DAFTAR TUGAS
1. Ketik ulang bagian kutipan tentang rumput laut, mulai dari "Dalam sebuah penelitian" sampai dengan "seperti perang nuklir.".
2. Ulangi tanpa perubahan baris data mulai dari baris yang memuat "pose: elev=206.0 azim=307.8" sampai dengan baris yang memuat "Dot at: (336, 252)", kedua baris itu termasuk.

KUTIPAN

Rumput laut dapat tumbuh dengan cepat di berbagai lingkungan. Menurut penelitian dari Alliance to Feed the Earth in Disasters, Louisiana State University, University of the Philippines Marine Science Institute, dan University of Canterbury, rumput laut juga cukup tahan lama untuk bertahan hidup dan tumbuh subur di lautan tropis bahkan setelah perang nuklir besar-besaran.

Dalam sebuah penelitian terkini, yang diterbitkan dalam jurnal Earth's Future, tim tersebut membangun sebuah model pertumbuhan berdasarkan spesies rumput laut yang disebut Gracilaria tikvahiae. Dengan menggunakan model ini beserta prediksi iklim yang tersedia, tim tersebut dapat mensimulasikan bagaimana pertumbuhan rumput laut dapat berubah setelah peristiwa global yang merugikan seperti perang nuklir.

DATA TUGAS
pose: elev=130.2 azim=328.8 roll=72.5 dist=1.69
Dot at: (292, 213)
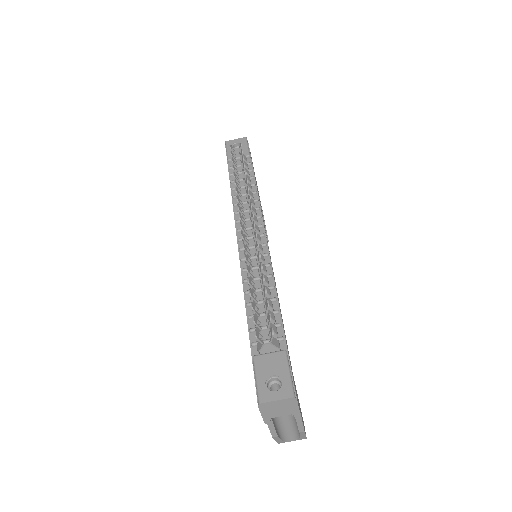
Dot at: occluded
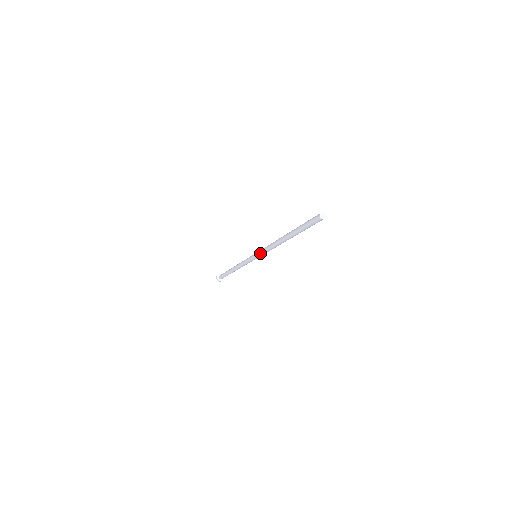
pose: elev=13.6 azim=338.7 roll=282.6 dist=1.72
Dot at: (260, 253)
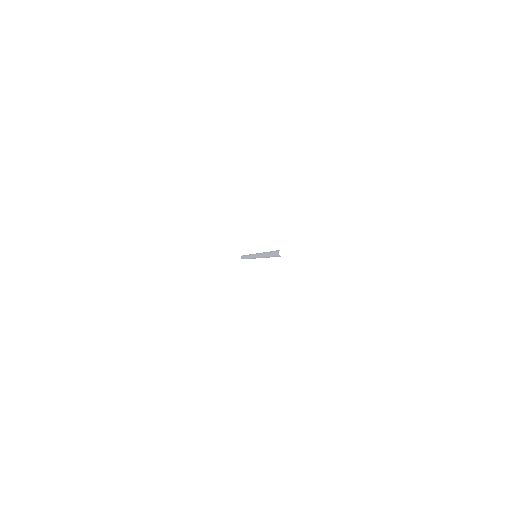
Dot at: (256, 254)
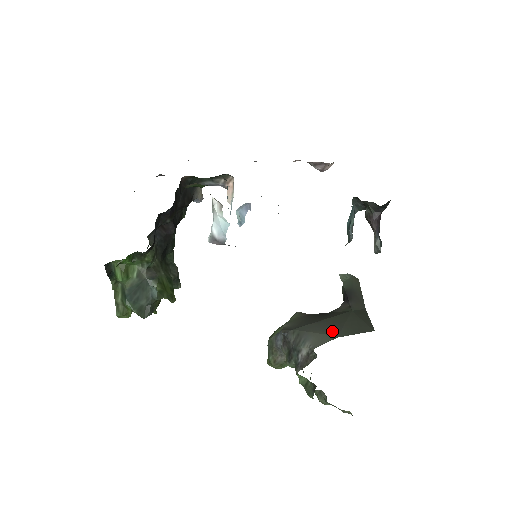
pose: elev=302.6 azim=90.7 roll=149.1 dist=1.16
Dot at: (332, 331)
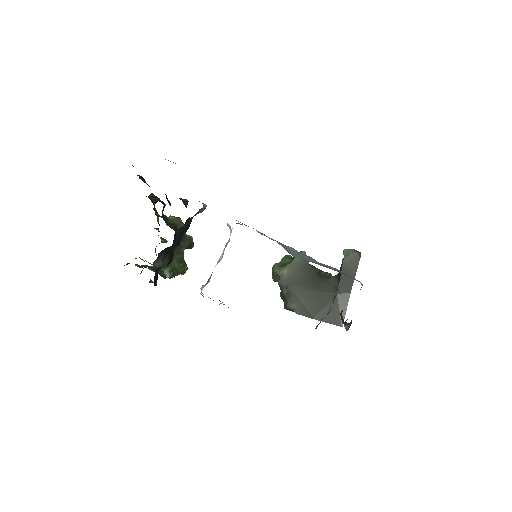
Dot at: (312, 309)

--

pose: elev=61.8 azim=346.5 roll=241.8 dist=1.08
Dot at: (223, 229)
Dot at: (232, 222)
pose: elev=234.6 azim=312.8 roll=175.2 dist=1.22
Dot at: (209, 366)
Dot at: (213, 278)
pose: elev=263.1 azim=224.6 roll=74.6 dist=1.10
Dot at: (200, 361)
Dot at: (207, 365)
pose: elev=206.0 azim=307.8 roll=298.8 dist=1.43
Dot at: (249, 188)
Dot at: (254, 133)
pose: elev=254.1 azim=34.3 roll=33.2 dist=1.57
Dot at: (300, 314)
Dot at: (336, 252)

--

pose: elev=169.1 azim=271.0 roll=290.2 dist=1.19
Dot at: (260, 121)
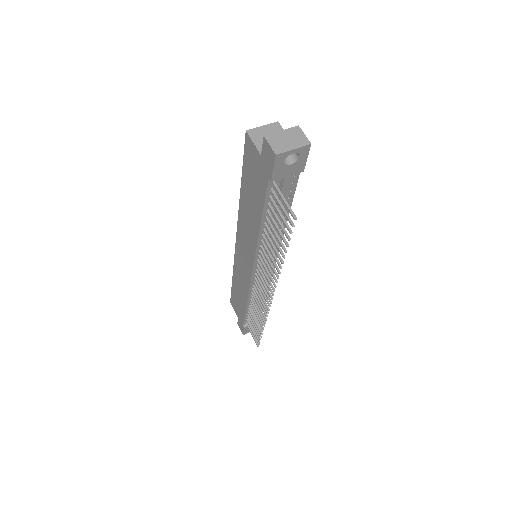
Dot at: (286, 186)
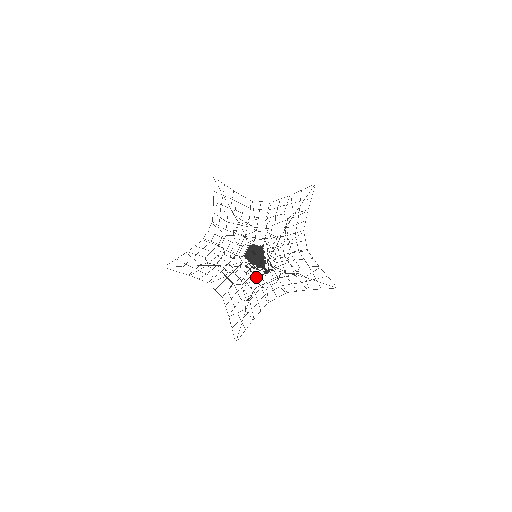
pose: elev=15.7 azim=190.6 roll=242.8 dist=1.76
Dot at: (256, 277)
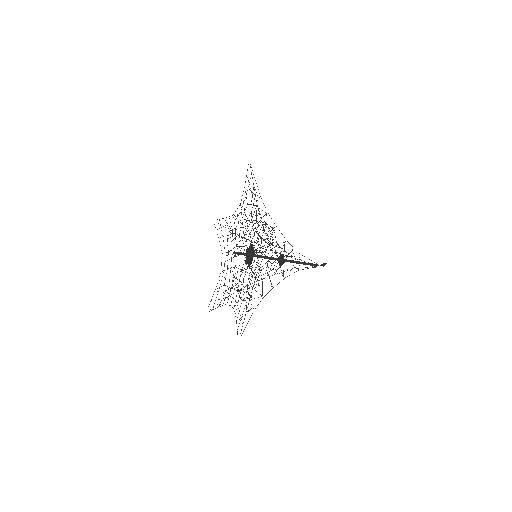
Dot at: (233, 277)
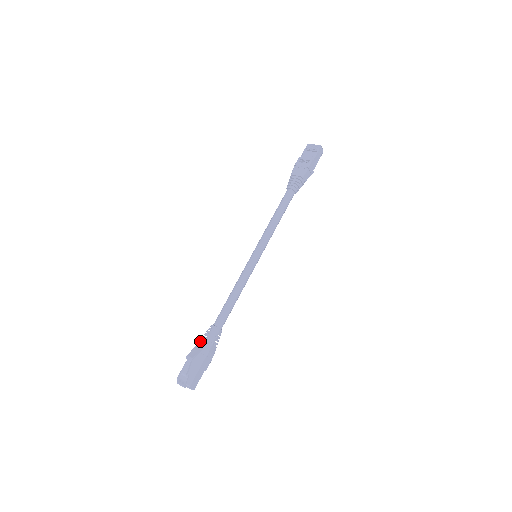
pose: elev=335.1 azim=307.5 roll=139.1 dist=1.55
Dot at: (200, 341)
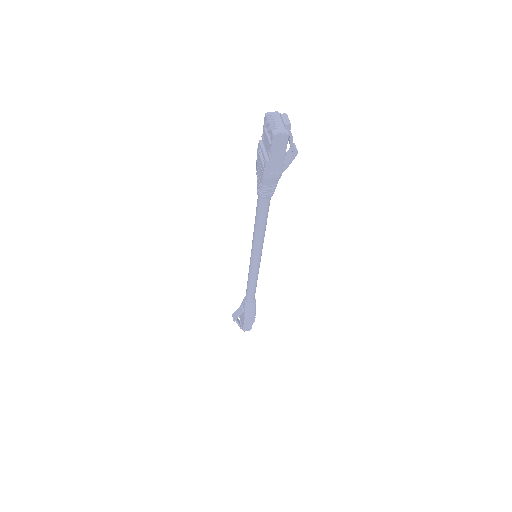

JAWABAN PER TUGAS
1.
Dalam sebuah penelitian terkini, yang diterbitkan dalam jurnal Earth's Future, tim tersebut membangun sebuah model pertumbuhan berdasarkan spesies rumput laut yang disebut Gracilaria tikvahiae. Dengan menggunakan model ini beserta prediksi iklim yang tersedia, tim tersebut dapat mensimulasikan bagaimana pertumbuhan rumput laut dapat berubah setelah peristiwa global yang merugikan seperti perang nuklir.

2.
pose: elev=206.0 azim=307.8 roll=298.8 dist=1.43
Dot at: (249, 188)
Dot at: (254, 133)
pose: elev=254.1 azim=34.3 roll=33.2 dist=1.57
Dot at: (300, 314)
Dot at: (336, 252)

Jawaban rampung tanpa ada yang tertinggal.